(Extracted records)
------------------------------------------------

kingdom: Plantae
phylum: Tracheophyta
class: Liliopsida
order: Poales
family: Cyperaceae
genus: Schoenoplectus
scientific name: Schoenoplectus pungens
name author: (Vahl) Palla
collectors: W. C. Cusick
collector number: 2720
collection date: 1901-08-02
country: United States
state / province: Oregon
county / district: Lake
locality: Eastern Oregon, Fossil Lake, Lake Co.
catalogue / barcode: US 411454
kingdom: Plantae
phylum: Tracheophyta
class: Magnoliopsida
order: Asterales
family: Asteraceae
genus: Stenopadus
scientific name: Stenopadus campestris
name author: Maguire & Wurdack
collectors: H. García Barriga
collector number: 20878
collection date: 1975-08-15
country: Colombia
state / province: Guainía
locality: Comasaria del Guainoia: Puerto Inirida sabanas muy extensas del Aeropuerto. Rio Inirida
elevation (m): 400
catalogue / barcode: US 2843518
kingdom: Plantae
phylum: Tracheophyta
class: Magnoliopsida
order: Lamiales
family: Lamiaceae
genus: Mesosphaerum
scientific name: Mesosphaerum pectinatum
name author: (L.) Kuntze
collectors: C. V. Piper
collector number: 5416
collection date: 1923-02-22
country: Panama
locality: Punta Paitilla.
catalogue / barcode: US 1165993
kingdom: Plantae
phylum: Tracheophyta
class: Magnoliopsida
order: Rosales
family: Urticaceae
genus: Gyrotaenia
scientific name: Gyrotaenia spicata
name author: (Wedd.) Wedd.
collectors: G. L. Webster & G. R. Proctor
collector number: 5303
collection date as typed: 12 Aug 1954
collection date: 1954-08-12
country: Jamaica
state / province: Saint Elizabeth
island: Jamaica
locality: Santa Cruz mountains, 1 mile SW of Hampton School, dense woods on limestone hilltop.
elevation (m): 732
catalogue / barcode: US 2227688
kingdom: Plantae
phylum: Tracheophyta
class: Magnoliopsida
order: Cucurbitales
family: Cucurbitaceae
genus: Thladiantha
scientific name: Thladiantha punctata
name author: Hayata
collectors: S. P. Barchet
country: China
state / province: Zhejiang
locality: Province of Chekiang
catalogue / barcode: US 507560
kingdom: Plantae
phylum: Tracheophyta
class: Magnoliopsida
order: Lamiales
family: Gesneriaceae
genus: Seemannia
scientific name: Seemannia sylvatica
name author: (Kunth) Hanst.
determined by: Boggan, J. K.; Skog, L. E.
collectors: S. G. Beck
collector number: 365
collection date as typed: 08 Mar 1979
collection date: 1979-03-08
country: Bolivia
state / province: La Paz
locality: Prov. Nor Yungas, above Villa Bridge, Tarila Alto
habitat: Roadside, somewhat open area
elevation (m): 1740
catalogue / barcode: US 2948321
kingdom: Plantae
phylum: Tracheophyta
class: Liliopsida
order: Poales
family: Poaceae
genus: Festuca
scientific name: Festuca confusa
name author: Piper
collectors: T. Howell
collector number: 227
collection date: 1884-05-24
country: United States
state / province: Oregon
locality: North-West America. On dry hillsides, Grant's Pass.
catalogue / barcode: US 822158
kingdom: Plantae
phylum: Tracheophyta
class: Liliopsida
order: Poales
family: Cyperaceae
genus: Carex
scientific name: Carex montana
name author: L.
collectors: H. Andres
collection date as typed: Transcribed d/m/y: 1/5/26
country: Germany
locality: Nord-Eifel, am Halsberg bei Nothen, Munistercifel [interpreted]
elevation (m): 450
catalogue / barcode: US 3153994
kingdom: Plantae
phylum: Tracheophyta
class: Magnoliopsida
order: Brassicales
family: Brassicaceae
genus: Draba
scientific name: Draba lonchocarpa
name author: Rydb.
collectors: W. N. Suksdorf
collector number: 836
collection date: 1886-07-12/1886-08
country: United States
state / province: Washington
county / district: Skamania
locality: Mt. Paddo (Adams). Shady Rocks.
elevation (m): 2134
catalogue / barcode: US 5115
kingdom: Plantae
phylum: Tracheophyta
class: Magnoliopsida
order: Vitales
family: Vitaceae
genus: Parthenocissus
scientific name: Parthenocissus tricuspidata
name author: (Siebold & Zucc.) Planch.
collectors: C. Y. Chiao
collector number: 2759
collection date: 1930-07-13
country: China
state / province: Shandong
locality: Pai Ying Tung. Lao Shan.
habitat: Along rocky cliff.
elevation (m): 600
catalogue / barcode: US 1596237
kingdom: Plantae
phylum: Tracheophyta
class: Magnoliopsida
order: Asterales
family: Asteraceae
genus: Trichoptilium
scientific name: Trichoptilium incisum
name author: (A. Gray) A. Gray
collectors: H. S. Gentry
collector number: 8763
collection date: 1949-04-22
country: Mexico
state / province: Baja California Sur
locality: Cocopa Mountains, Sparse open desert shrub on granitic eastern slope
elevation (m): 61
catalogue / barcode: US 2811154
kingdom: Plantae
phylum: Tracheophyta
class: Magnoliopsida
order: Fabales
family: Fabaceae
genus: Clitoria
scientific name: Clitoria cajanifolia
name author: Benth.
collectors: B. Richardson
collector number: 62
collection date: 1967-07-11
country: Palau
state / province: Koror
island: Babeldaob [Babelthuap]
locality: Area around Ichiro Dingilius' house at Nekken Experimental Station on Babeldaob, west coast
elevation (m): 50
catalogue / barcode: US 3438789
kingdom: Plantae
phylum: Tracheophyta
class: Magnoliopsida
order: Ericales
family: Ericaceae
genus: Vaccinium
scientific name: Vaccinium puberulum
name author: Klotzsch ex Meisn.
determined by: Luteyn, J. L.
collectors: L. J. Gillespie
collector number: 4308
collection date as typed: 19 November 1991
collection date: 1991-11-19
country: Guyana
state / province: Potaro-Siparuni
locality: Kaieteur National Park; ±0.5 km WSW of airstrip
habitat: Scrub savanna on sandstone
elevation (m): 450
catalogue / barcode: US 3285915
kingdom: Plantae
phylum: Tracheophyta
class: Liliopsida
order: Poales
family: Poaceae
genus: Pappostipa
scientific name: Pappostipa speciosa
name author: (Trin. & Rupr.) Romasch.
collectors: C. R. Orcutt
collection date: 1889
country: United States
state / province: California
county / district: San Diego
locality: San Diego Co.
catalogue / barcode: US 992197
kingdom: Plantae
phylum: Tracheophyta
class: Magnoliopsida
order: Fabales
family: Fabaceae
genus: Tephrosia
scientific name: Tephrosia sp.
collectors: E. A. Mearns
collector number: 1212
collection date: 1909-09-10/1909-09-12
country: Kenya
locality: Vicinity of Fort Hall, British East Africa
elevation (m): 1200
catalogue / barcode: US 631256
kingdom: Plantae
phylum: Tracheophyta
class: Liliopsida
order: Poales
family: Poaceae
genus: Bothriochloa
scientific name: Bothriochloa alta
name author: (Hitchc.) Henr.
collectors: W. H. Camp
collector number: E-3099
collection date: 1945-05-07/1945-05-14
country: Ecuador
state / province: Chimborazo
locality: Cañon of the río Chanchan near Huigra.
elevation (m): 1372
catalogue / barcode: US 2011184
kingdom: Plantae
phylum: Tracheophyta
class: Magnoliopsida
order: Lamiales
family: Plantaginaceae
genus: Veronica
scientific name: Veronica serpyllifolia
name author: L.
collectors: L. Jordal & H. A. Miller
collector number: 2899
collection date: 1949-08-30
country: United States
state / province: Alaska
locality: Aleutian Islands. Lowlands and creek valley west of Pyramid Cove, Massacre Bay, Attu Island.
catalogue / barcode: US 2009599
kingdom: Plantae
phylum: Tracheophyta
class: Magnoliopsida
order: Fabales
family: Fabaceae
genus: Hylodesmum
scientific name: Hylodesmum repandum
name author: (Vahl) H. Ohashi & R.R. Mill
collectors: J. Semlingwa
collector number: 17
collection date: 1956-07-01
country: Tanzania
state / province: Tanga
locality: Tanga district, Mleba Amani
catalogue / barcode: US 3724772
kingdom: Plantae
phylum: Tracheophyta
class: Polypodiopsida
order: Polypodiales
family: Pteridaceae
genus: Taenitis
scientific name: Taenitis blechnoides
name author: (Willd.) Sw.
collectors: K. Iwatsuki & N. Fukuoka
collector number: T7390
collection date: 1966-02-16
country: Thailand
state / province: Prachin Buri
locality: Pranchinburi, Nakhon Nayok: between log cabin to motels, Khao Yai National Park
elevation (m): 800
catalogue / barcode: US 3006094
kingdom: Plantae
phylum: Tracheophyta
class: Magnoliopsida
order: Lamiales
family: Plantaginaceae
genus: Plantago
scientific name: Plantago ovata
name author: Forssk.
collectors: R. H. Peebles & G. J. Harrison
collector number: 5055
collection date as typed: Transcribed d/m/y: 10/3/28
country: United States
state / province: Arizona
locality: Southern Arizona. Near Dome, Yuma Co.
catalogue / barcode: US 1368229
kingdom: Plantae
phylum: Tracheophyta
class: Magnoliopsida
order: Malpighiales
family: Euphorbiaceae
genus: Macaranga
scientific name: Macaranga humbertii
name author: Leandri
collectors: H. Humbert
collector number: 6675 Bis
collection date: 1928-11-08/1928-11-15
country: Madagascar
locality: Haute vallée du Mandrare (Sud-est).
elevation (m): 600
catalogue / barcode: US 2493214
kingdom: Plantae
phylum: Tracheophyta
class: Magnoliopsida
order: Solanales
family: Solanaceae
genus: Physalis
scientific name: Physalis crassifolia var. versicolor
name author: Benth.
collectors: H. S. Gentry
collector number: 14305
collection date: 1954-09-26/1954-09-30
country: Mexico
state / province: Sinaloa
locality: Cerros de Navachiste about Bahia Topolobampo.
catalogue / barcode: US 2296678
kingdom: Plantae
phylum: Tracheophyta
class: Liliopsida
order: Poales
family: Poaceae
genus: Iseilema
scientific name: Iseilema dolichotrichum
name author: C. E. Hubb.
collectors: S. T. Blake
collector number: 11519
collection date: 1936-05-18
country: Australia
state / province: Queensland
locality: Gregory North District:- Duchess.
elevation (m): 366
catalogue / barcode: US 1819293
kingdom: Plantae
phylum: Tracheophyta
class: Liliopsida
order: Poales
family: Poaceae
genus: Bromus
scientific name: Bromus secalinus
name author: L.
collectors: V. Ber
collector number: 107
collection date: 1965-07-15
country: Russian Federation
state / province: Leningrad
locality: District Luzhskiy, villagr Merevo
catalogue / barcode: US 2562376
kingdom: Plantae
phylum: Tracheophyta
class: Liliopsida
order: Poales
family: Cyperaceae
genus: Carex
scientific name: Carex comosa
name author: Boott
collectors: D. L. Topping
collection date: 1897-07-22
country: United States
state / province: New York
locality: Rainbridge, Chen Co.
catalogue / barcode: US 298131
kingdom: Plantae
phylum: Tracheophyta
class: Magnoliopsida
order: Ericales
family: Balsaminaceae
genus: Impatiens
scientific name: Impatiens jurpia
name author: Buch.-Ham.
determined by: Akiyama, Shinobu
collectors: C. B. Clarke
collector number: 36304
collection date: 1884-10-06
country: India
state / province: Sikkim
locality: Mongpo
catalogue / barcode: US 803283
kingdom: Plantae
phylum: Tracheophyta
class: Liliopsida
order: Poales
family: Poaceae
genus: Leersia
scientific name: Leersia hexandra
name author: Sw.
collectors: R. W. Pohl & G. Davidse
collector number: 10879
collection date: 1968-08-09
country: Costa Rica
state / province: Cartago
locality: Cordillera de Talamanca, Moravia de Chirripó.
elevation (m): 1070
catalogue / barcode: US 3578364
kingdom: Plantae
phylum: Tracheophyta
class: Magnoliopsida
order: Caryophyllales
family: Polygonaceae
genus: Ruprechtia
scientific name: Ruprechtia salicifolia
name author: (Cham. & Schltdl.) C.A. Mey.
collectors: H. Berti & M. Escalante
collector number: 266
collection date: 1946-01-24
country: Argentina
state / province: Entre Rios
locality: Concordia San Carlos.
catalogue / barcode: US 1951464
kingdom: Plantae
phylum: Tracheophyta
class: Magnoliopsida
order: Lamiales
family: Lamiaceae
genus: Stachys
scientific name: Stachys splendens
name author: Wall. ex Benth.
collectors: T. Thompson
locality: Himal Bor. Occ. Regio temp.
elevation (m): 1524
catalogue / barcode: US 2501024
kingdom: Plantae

------------------------------------------------

◆ WORK INSTRUCTIONS:
Reproduce the rows above character for character, from the very first line through the line that contains "name author: Maguire & Wurdack", both included.

◆ TASK RESPONSE:
kingdom: Plantae
phylum: Tracheophyta
class: Liliopsida
order: Poales
family: Cyperaceae
genus: Schoenoplectus
scientific name: Schoenoplectus pungens
name author: (Vahl) Palla
collectors: W. C. Cusick
collector number: 2720
collection date: 1901-08-02
country: United States
state / province: Oregon
county / district: Lake
locality: Eastern Oregon, Fossil Lake, Lake Co.
catalogue / barcode: US 411454
kingdom: Plantae
phylum: Tracheophyta
class: Magnoliopsida
order: Asterales
family: Asteraceae
genus: Stenopadus
scientific name: Stenopadus campestris
name author: Maguire & Wurdack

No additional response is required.